Alcune immagini appese alle pareti, vecchie foto, ricostruzioni e pannelli informativi, forniscono quanto basta all’immaginazione per poter animare quelle strutture sotto la forza dell’uomo e dell’animale che qui hanno costituito un proprio microcosmo. Con un po’ di fantasia si possono anche udire le voci dei compagni frantoiani che si danno indicazioni vocali a distanza, poche cose, quella essenziali, per le restanti non è necessario parlare, ci si intuisce ormai con lo sguardo, si carpiscono azioni e movimenti con la coda dell’occhio. La complicità è ormai tale da aver quasi la sensazione di essere un’anima sola condivisa tra più corpi. Si riesce persino a percepire l’odore della sintina e quello dell’olio che trasuda dai fiscoli. Uno dei vasi di raccolta dell’olio, alla base di uno dei torchi alla genovese, custodisce ancora il suo prezioso (e originale) coperchio in legno. Una rarità!

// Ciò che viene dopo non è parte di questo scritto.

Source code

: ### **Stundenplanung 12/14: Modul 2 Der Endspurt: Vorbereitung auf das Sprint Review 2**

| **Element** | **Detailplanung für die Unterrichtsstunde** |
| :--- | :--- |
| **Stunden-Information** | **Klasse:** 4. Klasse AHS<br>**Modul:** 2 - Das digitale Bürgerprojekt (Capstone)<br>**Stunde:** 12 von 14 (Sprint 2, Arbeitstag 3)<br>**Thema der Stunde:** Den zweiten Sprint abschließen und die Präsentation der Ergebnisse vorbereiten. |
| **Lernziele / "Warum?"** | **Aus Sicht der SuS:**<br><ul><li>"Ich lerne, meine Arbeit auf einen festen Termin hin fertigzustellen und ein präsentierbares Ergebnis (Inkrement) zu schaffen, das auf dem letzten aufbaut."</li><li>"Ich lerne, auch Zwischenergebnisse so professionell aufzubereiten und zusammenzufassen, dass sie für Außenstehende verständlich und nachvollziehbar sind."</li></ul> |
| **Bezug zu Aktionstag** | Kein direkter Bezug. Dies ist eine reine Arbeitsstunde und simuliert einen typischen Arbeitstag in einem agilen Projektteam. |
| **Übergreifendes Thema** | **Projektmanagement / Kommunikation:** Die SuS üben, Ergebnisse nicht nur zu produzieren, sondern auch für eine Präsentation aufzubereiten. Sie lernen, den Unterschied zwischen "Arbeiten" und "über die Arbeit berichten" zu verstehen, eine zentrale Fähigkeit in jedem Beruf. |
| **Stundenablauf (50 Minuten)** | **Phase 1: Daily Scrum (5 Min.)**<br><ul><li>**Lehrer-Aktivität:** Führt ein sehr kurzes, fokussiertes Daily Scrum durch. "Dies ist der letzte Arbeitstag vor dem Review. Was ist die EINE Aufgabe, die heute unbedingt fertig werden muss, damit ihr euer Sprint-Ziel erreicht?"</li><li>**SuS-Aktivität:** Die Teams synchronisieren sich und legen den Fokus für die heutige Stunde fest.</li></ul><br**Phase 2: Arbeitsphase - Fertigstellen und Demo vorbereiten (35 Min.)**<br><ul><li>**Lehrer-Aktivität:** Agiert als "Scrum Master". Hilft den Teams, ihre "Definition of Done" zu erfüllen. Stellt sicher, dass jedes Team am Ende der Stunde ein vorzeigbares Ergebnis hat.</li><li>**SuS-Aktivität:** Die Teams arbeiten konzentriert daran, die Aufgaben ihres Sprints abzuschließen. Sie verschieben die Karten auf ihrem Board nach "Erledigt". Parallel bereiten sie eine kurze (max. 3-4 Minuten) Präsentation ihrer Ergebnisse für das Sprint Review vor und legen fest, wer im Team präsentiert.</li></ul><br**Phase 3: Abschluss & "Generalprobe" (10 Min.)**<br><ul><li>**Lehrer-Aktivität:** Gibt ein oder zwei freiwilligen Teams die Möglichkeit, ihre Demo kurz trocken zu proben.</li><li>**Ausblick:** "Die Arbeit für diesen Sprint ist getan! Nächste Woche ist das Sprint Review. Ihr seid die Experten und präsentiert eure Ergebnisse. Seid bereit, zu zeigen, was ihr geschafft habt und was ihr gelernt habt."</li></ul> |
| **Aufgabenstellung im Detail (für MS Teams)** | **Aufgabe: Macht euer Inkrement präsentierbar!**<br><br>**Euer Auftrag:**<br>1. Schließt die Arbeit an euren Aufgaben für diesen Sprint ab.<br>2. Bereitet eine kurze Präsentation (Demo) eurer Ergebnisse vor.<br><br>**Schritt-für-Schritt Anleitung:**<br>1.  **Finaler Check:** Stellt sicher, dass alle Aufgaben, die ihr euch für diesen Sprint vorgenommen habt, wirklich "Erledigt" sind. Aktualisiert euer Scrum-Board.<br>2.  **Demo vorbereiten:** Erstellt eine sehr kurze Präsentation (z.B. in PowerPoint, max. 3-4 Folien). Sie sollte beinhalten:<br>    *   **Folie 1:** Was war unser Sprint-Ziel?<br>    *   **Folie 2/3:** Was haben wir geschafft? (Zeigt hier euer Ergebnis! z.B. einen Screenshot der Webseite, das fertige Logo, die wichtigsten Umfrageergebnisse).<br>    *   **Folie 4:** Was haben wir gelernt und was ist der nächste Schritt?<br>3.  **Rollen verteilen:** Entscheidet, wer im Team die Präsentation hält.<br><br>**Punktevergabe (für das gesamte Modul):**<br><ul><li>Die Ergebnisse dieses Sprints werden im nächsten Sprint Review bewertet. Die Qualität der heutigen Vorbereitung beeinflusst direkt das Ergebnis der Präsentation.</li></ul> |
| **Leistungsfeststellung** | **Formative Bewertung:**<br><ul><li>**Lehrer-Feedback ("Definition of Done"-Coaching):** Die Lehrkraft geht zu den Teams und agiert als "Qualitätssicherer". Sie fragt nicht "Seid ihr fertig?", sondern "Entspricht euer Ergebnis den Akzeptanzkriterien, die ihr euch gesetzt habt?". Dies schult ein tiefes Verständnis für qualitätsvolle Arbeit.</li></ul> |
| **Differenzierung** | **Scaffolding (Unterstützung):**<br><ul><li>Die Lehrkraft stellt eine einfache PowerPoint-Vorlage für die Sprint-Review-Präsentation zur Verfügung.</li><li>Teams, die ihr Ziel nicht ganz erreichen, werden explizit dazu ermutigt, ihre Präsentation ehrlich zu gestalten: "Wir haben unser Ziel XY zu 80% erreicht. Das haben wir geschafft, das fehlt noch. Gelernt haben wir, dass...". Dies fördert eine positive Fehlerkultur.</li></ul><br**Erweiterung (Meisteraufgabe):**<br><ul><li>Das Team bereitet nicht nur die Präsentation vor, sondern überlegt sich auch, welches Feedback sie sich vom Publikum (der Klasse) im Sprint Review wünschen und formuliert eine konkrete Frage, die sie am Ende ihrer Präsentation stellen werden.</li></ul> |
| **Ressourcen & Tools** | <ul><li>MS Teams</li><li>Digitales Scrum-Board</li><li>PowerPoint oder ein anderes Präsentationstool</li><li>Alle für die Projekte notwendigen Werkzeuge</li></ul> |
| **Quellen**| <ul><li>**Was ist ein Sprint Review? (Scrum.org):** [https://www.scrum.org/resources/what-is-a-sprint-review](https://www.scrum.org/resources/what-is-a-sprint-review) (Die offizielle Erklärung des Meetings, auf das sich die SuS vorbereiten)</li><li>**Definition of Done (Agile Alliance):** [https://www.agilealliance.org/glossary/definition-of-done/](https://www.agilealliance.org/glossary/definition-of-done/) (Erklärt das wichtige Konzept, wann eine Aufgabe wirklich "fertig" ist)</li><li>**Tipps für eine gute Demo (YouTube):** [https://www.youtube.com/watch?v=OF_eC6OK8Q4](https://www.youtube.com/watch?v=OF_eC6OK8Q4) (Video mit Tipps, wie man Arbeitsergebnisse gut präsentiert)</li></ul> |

Speculare la situazione nell’altra ala sinistra, dove una serie di presse meccaniche fanno bella mostra di sè pronte a impressionare lo stupefatto nachiro che vede così, di punto in bianco, incrementare notevolmente l’efficienza della lavorazione riducendone drasticamente i tempi.

L’acqua di vegetazione e gli altri scarti della lavorazione finivano all’interno di un sistema di canalizzazione che riversava il tutto in un pozzo profondo probabilmente intorno ai 40m, la cui imboccatura è ancora visibile nonostante sia stata notevolmente ridimensionata.

Infine, una piccola area museale che custodisce alcuni dei tasselli della storia di Cannole: ossa fossili di grandi animali che un tempo remoto frequentavano queste terre, resti delle vestigia templari in Terra d’Otranto, cimeli recuperati da chiese che vivono ormai nel ricordo di antiche stampe e delle quali restano soltanto, nei casi più fortunati, solo pochi ruderi.

Area museale con utensili da lavoro

Area museale con utensili da lavoro

Tutto questo e molto altro nel museo dell’arte olearea del Cav. Ubaldo Villani: un luogo dove presente e passato si compenetrano fino a confondere i sensi, alterare le percezioni, spalancare la bocca in lungo e incredulo senso di stupore.

Nota: il museo è aperto ogni giovedì dalle 10:00 alle 12:00.